Text section:
Lightning Pose: improved animal pose estimation (Nature Methods)

Science begets technology but technology also begets science. Anne Urai from the Leiden Institute of Psychology is part of an international team team that rolls out a new, user-friendly, plug-and-play AI tool they hope will become an engine of discovery by quantifying the growing volume of recorded animal behavior like never before. Now out in Nature Methods.

Author
Dan Biderman, Matthew R. Whiteway, Cole Hurwitz, Nicholas Greenspan, Robert S. Lee, Ankit Vishnubhotla, Richard Warren, Federico Pedraja, Dillon Noone, Michael M. Schartner, Julia M. Huntenburg, Anup Khanal, Guido T. Meijer, Jean-Paul Noel, Alejandro Pan-Vazquez, Karolina Z. Socha, Anne E. Urai, The International Brain Laboratory, John P. Cunningham, Nathaniel B. Sawtell & Liam Paninski
Date
25 June 2024
Links
Nature Methods: Lightning Pose: improved animal pose estimation via semi-supervised learning, Bayesian ensembling and cloud-native open-source tools

Contemporary pose estimation methods enable precise measurements of behavior via supervised deep learning with hand-labeled video frames. Although effective in many cases, the supervised approach requires extensive labeling and often produces outputs that are unreliable for downstream analyses.

Behavior is a window into the processes that underlie animal intelligence, ranging from early sensory processing to complex social interaction. Pose estimation methods based on fully supervised deep learning have emerged as a workhorse for behavioral quantification. This technology reduces high-dimensional videos of behaving animals to low-dimensional time series of their poses, defined in terms of a small number of user-selected keypoints per video frame. To improve the robustness and usability of animal pose estimation, we present Lightning Pose, a solution at three levels: modeling, software and a cloud-based application.

Instructions:
a) Summarize the text on Lightning Pose in two sentences.
b) Quote the text on Lightning Pose from "Behavior is a" to "a cloud-based application.".
The material has no connection to the text on Lightning Pose.

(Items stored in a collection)
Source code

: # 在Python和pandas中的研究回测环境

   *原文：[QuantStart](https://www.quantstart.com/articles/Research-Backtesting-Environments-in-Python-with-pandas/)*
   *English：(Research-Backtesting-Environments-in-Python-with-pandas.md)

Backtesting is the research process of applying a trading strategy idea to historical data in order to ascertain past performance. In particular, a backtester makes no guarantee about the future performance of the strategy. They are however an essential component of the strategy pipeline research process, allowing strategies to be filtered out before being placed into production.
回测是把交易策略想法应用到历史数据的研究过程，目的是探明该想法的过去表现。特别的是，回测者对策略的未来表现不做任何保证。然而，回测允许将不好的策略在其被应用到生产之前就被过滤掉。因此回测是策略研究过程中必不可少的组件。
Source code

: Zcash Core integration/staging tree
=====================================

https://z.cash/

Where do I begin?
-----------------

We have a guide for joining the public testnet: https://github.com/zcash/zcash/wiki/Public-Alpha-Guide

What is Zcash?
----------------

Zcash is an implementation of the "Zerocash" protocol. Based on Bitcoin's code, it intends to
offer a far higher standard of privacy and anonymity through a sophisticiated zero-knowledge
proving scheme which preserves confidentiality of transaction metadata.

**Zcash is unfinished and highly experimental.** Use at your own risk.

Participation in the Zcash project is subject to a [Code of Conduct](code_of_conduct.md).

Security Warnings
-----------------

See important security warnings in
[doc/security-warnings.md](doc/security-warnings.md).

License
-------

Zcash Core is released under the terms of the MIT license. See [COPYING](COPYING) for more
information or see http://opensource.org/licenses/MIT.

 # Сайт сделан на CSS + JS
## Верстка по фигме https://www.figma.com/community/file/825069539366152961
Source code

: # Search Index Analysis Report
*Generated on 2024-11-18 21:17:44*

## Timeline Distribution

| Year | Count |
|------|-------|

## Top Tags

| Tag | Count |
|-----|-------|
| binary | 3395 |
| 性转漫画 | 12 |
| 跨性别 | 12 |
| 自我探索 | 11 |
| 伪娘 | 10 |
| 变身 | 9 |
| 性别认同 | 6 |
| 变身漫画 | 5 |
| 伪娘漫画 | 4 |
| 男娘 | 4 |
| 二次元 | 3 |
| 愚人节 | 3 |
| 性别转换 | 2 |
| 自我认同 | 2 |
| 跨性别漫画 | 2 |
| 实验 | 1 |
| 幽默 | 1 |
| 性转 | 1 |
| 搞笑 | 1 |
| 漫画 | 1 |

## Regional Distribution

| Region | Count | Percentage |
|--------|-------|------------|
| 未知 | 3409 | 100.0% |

Numbered responses:
a) Anne Urai of the Leiden Institute of Psychology is part of an international team that presents Lightning Pose in Nature Methods, a user-friendly, plug-and-play AI tool meant to quantify recorded animal behavior. Supervised pose estimation requires extensive labeling and often yields unreliable outputs, so to improve robustness and usability the team offers Lightning Pose at three levels: modeling, software and a cloud-based application.

b)
Behavior is a window into the processes that underlie animal intelligence, ranging from early sensory processing to complex social interaction. Pose estimation methods based on fully supervised deep learning have emerged as a workhorse for behavioral quantification. This technology reduces high-dimensional videos of behaving animals to low-dimensional time series of their poses, defined in terms of a small number of user-selected keypoints per video frame. To improve the robustness and usability of animal pose estimation, we present Lightning Pose, a solution at three levels: modeling, software and a cloud-based application.